L’amministrazione delle società per azioni può, con le norme in vigore dal primo gennaio 2004, essere organizzata secondo tre modelli distinti: quello tradizionale, quello monistico (di derivazione anglosassone) e quello dualistico (di derivazione tedesca).
Nel modello tradizionale, agli amministratori è demandato il compito di gestire la società, e sono quindi dotati del potere di promuovere l’attività deliberativa dell’assemblea (potere d’iniziativa), di dare esecuzione alle decisioni dei soci (potere esecutivo), di deliberare sugli atti di gestione dell’impresa sociale (potere di gestione in senso stretto) e di manifestare all’esterno la volontà sociale agendo in nome e per conto della società (potere di rappresentanza).
La competenza gestoria attribuita agli amministratori ha carattere generale e ricomprende tutti gli atti necessari al conseguimento dell’oggetto sociale, che non siano espressamente riservati alla competenza di altri organi dalla legge o dall’atto costitutivo.
Il limite all’ampio potere così attribuito agli amministratori viene individuato nella finalizzazione della loro attività al perseguimento dell’interesse sociale, indipendentemente dalla distinzione fra atti di ordinaria e straordinaria amministrazione.

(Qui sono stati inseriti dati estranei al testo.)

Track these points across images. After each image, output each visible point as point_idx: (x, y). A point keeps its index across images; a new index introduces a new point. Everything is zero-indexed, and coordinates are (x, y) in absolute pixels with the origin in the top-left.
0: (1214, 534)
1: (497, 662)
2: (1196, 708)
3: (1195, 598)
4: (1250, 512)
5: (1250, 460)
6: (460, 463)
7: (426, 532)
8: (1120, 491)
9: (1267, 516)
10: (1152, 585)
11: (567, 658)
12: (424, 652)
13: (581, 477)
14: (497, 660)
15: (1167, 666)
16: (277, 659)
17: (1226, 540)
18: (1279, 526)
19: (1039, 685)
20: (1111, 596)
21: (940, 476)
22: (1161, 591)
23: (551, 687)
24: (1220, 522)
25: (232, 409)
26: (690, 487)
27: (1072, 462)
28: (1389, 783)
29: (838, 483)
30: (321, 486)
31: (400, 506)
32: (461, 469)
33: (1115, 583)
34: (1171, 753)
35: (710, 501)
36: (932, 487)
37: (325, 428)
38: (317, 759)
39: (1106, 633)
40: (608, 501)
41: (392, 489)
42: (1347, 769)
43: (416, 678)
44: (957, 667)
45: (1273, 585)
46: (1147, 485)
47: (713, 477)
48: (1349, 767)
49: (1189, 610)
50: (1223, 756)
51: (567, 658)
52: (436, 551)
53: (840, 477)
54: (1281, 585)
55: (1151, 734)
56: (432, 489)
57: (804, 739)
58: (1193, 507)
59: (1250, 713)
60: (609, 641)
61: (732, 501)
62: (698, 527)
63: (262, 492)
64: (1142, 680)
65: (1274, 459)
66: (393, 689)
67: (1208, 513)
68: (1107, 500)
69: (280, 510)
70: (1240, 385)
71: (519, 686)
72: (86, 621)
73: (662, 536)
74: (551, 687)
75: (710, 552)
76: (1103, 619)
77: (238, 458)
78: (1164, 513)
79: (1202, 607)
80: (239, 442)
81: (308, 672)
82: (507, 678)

Infatti, la distinzione tra atti di ordinaria ed atti di straordinaria amministrazione non ha ragion d’essere rispetto all’attività della società che è diretta alla produzione di un reddito e non alla conservazione del patrimonio, pertanto è sempre da considerarsi attività di ordinaria amministrazione: ciò che rileva è l’attinenza all’oggetto sociale dell’atto e non la sua rilevanza economica.
In virtù dei doveri di diligenza e correttezza nella gestione dell’impresa sociale, si ritiene inoltre che gli amministratori abbiano il dovere di sottoporre all’assemblea le decisioni relative ad operazioni che comportino notevoli trasformazioni nella struttura dell’impresa stessa, incidendo così sui diritti di partecipazione e sugli interessi patrimoniali dei soci.
All’organo amministrativo possono essere preposte una o più persone: in entrambi i casi l’organo amministrativo è unitario e, se gli amministratori sono più, essi fanno parte di un organo collegiale (consiglio di amministrazione) il quale sceglie tra i suoi membri un presidente, se questo non è già stato nominato dall’assemblea o dall’atto costitutivo. Il numero dei membri del consiglio di amministrazione è stabilito nell’atto costitutivo, che però può limitarsi ad indicare un numero minimo ed un numero massimo di amministratori.
In questo caso, compete all’assemblea ordinaria la determinazione in concreto del numero degli amministratori e la scelta di dotare la società di un solo amministratore o più, salvo che lo statuto non contenga già determinazioni al riguardo.
Qualora poi il consiglio di amministrazione di una società di capitali sia composto da due membri, esso adotta le deliberazioni all’unanimità.
Figura peculiare è il presidente del consiglio di amministrazione, che ha la tipica funzione di presiedere l’organo collegiale e così di dirigere le riunioni del consiglio, convocare il consiglio, controllare che il segretario rediga i verbali delle adunanze e delle deliberazioni sull’apposito libro. Talvolta il Presidente ha competenze gestorie, cumulandosi in tale ipotesi il ruolo di presidente e quello di amministratore delegato.
Fin qui il sistema tradizionale. Nel sistema dualistico, invece, le competenze gestorie sono affidate ad un consiglio di gestione, eletto dal consiglio di sorveglianza, che a sua volta è eletto dall’assemblea. Nel sistema monistico, la disciplina dell’amministrazione non incontra modifiche di rilievo: è piuttosto il sistema di controllo ad esserne pesantemente influenzato.